**Given data:**
_ _ _ _ _
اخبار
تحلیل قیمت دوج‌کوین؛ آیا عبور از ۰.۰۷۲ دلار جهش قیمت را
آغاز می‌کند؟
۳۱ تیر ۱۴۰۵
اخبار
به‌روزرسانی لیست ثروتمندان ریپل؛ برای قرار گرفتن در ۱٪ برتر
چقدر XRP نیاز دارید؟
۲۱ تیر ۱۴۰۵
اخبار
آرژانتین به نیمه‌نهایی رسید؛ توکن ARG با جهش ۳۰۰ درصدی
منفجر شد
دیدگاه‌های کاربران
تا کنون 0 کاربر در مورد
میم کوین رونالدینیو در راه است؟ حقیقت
_ _ _ _ _
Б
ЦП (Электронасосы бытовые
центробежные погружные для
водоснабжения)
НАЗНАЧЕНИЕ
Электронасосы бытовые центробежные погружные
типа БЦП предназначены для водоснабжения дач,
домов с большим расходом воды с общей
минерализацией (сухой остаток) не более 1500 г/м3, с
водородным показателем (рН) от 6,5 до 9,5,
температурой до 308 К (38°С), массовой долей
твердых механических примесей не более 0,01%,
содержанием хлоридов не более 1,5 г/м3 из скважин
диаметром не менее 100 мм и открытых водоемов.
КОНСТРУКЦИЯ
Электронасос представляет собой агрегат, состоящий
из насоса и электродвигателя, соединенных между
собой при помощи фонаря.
_ _ _ _ _
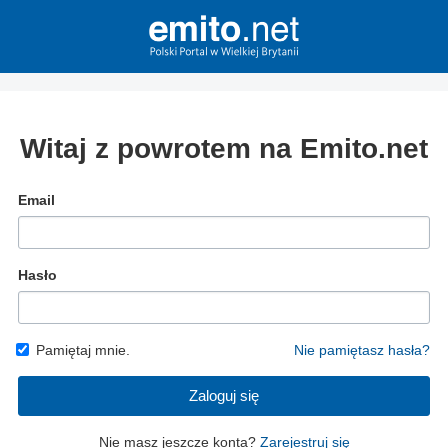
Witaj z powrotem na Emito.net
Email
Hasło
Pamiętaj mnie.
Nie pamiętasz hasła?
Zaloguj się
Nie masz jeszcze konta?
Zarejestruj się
_ _ _ _ _
**Your instructions:**
Copy the stretch from the line containing "Witaj z powrotem na Emito.net" through the line containing "Zarejestruj się", keeping each line exactly as it appears in the listing.

**Expected answer:**
Witaj z powrotem na Emito.net
Email
Hasło
Pamiętaj mnie.
Nie pamiętasz hasła?
Zaloguj się
Nie masz jeszcze konta?
Zarejestruj się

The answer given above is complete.